Fannie Freddie Common Security: Even Bigger?

Chidem Kurdas

Housing finance giants Fannie Mae and Freddie Mac long had their own specialized regulators, as befits government-created and currently government-controlled entities.

These regulators vie with the U.S. Securities and Exchange Commission in their glowing failure to do what they were supposed to do in the years leading up to the 2008 financial crisis. The SEC did not protect investors – see my new book, Ponzi Regulation – and the housing regulators did not keep Fannie and Freddie solvent, let alone moderate the bubbling property market.

But bureaucracies are notorious for finding new rationales and justifications for themselves after failing to fulfill their function. Since the crisis, the regulators have been “conservators” with Fannie and Freddie as their wards.

That’s the background for a speech given today at the Brookings Institution by Melvin Watt, director of the Federal Housing Finance Agency—a cosmetically altered version of the old regulatory body. Mr. Watt, who started the job in January, presented the highlights of the FHFA 2014 plan for Fannie and Freddie.

Press reports focused on the planned expanding role for Fannie and Freddie in housing finance, despite the expectation that they were to shrink, given as they turned out to be risk factor in themselves in the property boom-bust cycle.

But there’s a more perplexing item in Mr. Watt’s prepared text.
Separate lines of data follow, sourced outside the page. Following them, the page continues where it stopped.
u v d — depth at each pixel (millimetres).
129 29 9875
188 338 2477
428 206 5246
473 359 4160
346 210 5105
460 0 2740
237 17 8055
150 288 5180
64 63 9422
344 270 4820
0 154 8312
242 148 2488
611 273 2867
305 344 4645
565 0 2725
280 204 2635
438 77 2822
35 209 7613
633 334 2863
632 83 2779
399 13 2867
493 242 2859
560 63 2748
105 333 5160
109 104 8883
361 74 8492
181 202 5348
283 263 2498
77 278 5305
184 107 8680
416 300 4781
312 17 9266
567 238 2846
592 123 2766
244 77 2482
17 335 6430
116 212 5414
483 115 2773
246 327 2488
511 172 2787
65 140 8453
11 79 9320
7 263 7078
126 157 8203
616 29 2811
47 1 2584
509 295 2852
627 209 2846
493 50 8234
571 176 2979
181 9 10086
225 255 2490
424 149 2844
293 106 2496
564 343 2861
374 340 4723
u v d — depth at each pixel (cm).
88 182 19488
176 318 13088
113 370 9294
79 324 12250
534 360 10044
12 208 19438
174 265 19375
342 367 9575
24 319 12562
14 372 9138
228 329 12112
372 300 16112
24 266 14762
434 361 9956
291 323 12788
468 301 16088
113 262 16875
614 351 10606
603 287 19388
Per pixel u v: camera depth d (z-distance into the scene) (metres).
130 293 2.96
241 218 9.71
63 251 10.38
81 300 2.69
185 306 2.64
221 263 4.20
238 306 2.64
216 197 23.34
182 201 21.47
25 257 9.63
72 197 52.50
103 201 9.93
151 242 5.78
The two agencies are building a common platform for securitizing single-family mortgages—that is, for combining large numbers of single-family mortgages bought from lenders and slicing & dicing the aggregate into securities.

Issuing mortgage-backed securities is the agencies’ core activity, but until now they did this separately. The goal is to create a “joint venture owned by Fannie Mae and Freddie Mac that operates one system with updated technology,” according to Mr. Watt.

But housing finance, and the agencies in particular, were to be reformed so as to prevent bubble and collapse scenarios. Mr. Watt acknowledged that building a common securitization platform for “a future housing finance reform system that is not yet defined is extremely risky and could add needless costs.”

He claims the system will include software and standards from the private sector where possible so that private parties can use it as well as the agencies, depending on the future shape of housing finance.

But why build this platform now, when everything is still seemingly up in the air?

The plan is to move toward a single common security based on the platform. Mr. Watt said they believe this will improve liquidity in housing finance and also reduce costs to the agencies, particularly to the relatively smaller Freddie Mac whose securities have traded at a discount to Fannie Mae’s.

For this purpose, FHFA and its gigantic wards are to define the common single security’s “parameters along with shared contractual and disclosure requirements.” The project is expected to take years.

It sounds like the plan is to eventually merge Fannie and Freddie.

The single security issuer would be so immense as to boggle the mind. What’s planned is a change from too-big-to-fail to even-bigger. Yet there is no word about comprehensive reform.

Maybe the ultimate aim is something else, but we have not been told.